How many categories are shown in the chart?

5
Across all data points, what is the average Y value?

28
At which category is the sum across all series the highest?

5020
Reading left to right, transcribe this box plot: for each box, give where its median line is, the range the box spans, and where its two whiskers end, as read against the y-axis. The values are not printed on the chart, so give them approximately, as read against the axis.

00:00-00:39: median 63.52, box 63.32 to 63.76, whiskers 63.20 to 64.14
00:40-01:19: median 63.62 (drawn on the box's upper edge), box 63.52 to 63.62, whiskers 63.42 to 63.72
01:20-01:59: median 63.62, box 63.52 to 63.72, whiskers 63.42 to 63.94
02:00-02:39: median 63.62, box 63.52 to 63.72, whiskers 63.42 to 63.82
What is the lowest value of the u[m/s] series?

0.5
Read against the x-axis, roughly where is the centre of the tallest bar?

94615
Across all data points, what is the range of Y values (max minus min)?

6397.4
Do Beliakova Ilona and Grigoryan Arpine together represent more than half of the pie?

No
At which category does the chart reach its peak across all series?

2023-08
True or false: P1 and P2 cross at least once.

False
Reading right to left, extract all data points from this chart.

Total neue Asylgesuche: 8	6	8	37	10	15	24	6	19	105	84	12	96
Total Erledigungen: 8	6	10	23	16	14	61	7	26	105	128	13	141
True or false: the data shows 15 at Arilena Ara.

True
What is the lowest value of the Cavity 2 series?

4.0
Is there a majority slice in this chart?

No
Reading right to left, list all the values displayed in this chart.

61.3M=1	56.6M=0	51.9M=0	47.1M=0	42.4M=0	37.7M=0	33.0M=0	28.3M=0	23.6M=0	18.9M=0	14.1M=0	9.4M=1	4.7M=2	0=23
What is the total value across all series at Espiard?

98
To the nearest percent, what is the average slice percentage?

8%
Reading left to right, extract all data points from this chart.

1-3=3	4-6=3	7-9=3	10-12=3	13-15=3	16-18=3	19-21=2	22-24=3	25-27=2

» What to do:
Retype every one of the records above word for word, keeping each line as it appears.

» Response to the task:
How many categories are shown in the chart?

5
Across all data points, what is the average Y value?

28
At which category is the sum across all series the highest?

5020
Reading left to right, transcribe this box plot: for each box, give where its median line is, the range the box spans, and where its two whiskers end, as read against the y-axis. The values are not printed on the chart, so give them approximately, as read against the axis.

00:00-00:39: median 63.52, box 63.32 to 63.76, whiskers 63.20 to 64.14
00:40-01:19: median 63.62 (drawn on the box's upper edge), box 63.52 to 63.62, whiskers 63.42 to 63.72
01:20-01:59: median 63.62, box 63.52 to 63.72, whiskers 63.42 to 63.94
02:00-02:39: median 63.62, box 63.52 to 63.72, whiskers 63.42 to 63.82
What is the lowest value of the u[m/s] series?

0.5
Read against the x-axis, roughly where is the centre of the tallest bar?

94615
Across all data points, what is the range of Y values (max minus min)?

6397.4
Do Beliakova Ilona and Grigoryan Arpine together represent more than half of the pie?

No
At which category does the chart reach its peak across all series?

2023-08
True or false: P1 and P2 cross at least once.

False
Reading right to left, extract all data points from this chart.

Total neue Asylgesuche: 8	6	8	37	10	15	24	6	19	105	84	12	96
Total Erledigungen: 8	6	10	23	16	14	61	7	26	105	128	13	141
True or false: the data shows 15 at Arilena Ara.

True
What is the lowest value of the Cavity 2 series?

4.0
Is there a majority slice in this chart?

No
Reading right to left, list all the values displayed in this chart.

61.3M=1	56.6M=0	51.9M=0	47.1M=0	42.4M=0	37.7M=0	33.0M=0	28.3M=0	23.6M=0	18.9M=0	14.1M=0	9.4M=1	4.7M=2	0=23
What is the total value across all series at Espiard?

98
To the nearest percent, what is the average slice percentage?

8%
Reading left to right, extract all data points from this chart.

1-3=3	4-6=3	7-9=3	10-12=3	13-15=3	16-18=3	19-21=2	22-24=3	25-27=2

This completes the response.